◆ SET OF TASKS
- a) Answer the following from the clinical trial record:
(i) What is the study's status?
(ii) What is the study's start date?
(iii) What kind of study does the final sentence of the description call it?
- b) Rewrite the stretch from "This study evaluates" through "those managed non-operatively." in the clinical trial record, replacing "patients" with "individuals".
- c) According to the clinical trial record, why might managing COVID+ patients without a definitive operation be a concern? Answer in one to three sentences.

◆ PAGE EXCERPT
NCT number NCT04748120
Other study ID # 20-525
Secondary ID
Status Terminated
Phase N/A
First received
Last updated
Start date December 28, 2020
Est. completion date April 6, 2021

Study information

Verified date March 2022
Source The Cleveland Clinic
Contact n/a
Is FDA regulated No
Health authority
Study type Interventional

Clinical Trial Summary

This study evaluates operative and non-operative management of acute appendicitis (infection or inflammation of the appendix) and acute cholecystitis (inflammation/infection of the gallbladder) in patients with active mild to moderate COVID-19 infection. The hypothesis is that COVID+ patients with uncomplicated acute appendicitis or acute cholecystitis amendable to a laparoscopic procedure can have safe operative outcomes compared to those managed non-operatively.


Description:

As the novel coronavirus disease 2019 (COVID-19) disseminates across the United States, more routine preoperative testing is going to expose infected patients with no or mild pneumonia symptoms. Currently, little is known regarding the true consequences of general anesthesia in COVID-positive (COVID+) patients. Surgeons are going to face challenging decisions regarding whether or not to operate for non-elective cases requiring general anesthesia when non-operative treatment options exist. Patients with acute appendicitis are usually treated with an operation to remove the appendix, but they can also be initially treated with antibiotics and have an operation at a later date. Similarly, patients with acute cholecystitis are usually treated with an operation to remove the gallbladder, but they can be treated with antibiotics and a percutaneous cholecystostomy tube (a tube that going through the skin to drain the gallbladder) and have an operation at a later date. However, patients managed without a definitive operation may require more resource utilization, PPE consumption, interactions with hospital personnel, and could experience treatment failures that exacerbate their viral illness. This is a pilot study comparing the safety of operative versus non-operative management of COVID+ patients with mild to moderate symptoms.

◆ Collected data
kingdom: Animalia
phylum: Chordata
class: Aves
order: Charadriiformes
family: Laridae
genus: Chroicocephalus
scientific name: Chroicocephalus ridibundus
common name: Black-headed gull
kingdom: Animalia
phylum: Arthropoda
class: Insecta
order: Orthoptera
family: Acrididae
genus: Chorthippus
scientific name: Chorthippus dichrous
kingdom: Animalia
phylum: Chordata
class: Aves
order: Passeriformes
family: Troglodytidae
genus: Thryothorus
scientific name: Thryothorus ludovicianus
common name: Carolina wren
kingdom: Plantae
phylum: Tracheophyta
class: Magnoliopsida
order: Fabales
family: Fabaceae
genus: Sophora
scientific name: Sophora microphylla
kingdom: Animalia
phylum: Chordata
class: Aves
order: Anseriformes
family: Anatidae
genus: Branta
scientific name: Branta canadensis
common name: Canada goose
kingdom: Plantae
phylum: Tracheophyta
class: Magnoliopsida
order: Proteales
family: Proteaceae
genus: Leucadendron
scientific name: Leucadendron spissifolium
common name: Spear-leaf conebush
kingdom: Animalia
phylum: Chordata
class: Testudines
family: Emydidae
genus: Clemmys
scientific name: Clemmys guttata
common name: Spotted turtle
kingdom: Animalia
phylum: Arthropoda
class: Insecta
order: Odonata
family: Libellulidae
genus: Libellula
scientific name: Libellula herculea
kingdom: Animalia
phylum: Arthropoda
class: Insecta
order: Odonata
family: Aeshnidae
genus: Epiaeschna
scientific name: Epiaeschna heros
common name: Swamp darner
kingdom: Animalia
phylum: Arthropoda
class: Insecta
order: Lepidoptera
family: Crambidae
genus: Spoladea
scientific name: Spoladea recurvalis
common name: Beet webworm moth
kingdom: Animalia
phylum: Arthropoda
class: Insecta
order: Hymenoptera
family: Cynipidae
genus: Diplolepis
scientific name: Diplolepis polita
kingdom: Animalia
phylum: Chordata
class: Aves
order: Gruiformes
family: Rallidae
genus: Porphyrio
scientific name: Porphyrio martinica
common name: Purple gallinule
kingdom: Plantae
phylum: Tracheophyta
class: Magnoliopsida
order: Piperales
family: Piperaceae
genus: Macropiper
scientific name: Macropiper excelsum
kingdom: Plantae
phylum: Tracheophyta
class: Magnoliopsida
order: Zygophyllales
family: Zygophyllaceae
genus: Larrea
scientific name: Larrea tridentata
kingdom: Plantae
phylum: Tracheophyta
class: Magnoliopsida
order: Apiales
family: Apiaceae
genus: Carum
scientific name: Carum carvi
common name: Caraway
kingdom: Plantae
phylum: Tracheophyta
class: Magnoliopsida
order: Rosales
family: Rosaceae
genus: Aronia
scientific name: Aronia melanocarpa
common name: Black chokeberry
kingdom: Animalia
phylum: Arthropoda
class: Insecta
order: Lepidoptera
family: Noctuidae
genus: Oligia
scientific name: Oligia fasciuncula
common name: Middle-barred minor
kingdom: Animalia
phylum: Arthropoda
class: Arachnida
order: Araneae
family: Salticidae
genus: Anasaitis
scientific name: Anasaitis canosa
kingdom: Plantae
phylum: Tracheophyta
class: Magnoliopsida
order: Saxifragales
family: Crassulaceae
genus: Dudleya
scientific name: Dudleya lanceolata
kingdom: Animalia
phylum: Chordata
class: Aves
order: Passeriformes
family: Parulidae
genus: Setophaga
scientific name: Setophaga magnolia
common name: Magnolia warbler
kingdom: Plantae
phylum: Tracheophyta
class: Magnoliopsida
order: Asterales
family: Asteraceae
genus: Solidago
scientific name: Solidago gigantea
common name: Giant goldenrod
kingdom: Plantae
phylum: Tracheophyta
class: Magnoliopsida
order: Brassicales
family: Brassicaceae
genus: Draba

◆ ANSWERS PER TASK
- a)
(i) Terminated
(ii) December 28, 2020
(iii) A pilot study comparing the safety of operative versus non-operative management of COVID+ patients with mild to moderate symptoms

- b)
This study evaluates operative and non-operative management of acute appendicitis (infection or inflammation of the appendix) and acute cholecystitis (inflammation/infection of the gallbladder) in individuals with active mild to moderate COVID-19 infection. The hypothesis is that COVID+ individuals with uncomplicated acute appendicitis or acute cholecystitis amendable to a laparoscopic procedure can have safe operative outcomes compared to those managed non-operatively.

- c) Patients managed without a definitive operation may require more resource utilization, PPE consumption, and interactions with hospital personnel. They could also experience treatment failures that exacerbate their viral illness.